The Three Big Questions
is written in the style of an extended fable, like the One Minute Manager
books by Ken Blanchard. In the fable, Theresa and Jude Cousins, frustrated by the many demands on their family, pursue a journey trying to find a better way of family life. Theresa is a teacher who now is a stay at home mom raising her children. Jude has a successful freelance business consulting practice. As they move through this process of redefining family success, Jude applies some of his business consulting experience to the most important organization in his life—his family.
As I initially read the book, having some organizational consulting background myself, I wondered whether business principles could really be applied effectively to the nuclear family. So I read The Three Big Questions a little skeptically. But I came away convinced that Patrick Lencioni had found a way to do what he set out to do.
The Three Big Questions
As the Cousins family ponders Jude's business principles and begins to see some of them exemplified in successful families, they start to see patterns. They develop a model around what Lencioni calls the Three Big Questions.
- What makes your family unique?
- What is your family's top priority – your rallying cry – right now?
- How do you talk about and use the answers to these questions?
Talking in detail about the three questions might discourage you from reading the book, which would be contrary to my goal. But having you think about these principles as you read The Three Big Questions
might make it an even better experience.
How Can It Help Your Family?
I have always appreciated the "fable" approach to business books like the One Minute Manager
and others. It helps me visualize the principles espoused better and see ways to implement them in the real world. The Three Big Questions had a similar practicality to it. Not just the formulaic, step-by-step guides that we see far too often, The Three Big Questions
helped me think deeply and strategically about my family and our life's demands. And I could see as I read and thought how these tools might be applied in my own situation.
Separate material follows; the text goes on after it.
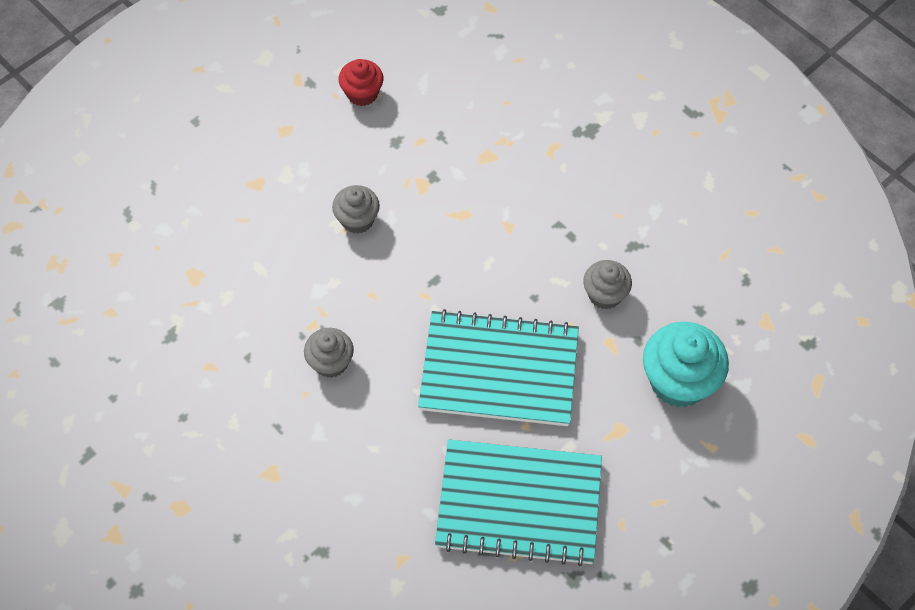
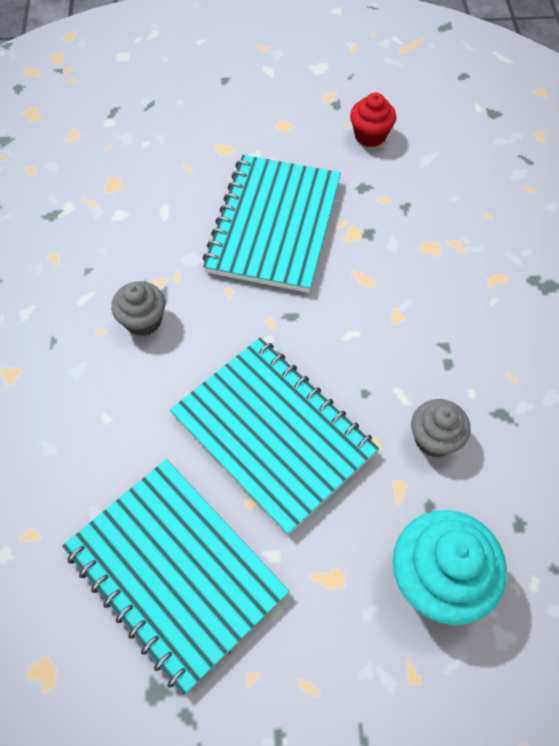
camera: 40 degrees right, 0 degrees up
(357, 220) = (274, 225): grey cupcake -> turquoise notebook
Jude and Theresa Cousins are engaging characters. Lencioni makes them come alive and leaves you, at the end of the book, wishing you had more friends like the Cousins. As they meet other families through this process, his vivid descriptions leave the reader feeling like they were there with them.
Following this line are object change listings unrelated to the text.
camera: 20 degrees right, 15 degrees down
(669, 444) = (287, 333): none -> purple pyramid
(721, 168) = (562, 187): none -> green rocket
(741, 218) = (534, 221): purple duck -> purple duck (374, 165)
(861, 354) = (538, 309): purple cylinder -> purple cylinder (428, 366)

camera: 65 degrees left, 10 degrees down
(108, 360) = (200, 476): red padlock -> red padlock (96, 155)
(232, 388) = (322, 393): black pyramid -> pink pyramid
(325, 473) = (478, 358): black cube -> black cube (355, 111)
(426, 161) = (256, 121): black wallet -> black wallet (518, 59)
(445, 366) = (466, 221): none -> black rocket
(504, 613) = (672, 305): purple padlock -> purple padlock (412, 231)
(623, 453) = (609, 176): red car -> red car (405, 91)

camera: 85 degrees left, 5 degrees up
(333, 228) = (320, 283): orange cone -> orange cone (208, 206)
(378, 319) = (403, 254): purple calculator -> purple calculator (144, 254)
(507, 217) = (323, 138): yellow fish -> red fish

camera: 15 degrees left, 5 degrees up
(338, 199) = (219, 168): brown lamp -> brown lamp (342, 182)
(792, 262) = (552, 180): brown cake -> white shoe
The Three Big Questions is also a relatively quick read. I spent about 3 hours or so reading and pondering the book over a week's time. And Lencioni's engaging style made it a book that was fun to read as well.
Most of all, I think the dominant feeling after reading Lencioni's Three Big Questions was hope. His recommendations are practical and do-able. They are easy to understand and remember and I found myself asking the Three Big Questions repeatedly as I decided how and when to say "yes" or "no" to many demands on my time.
Perhaps if that is the best we do, the book was worth the read.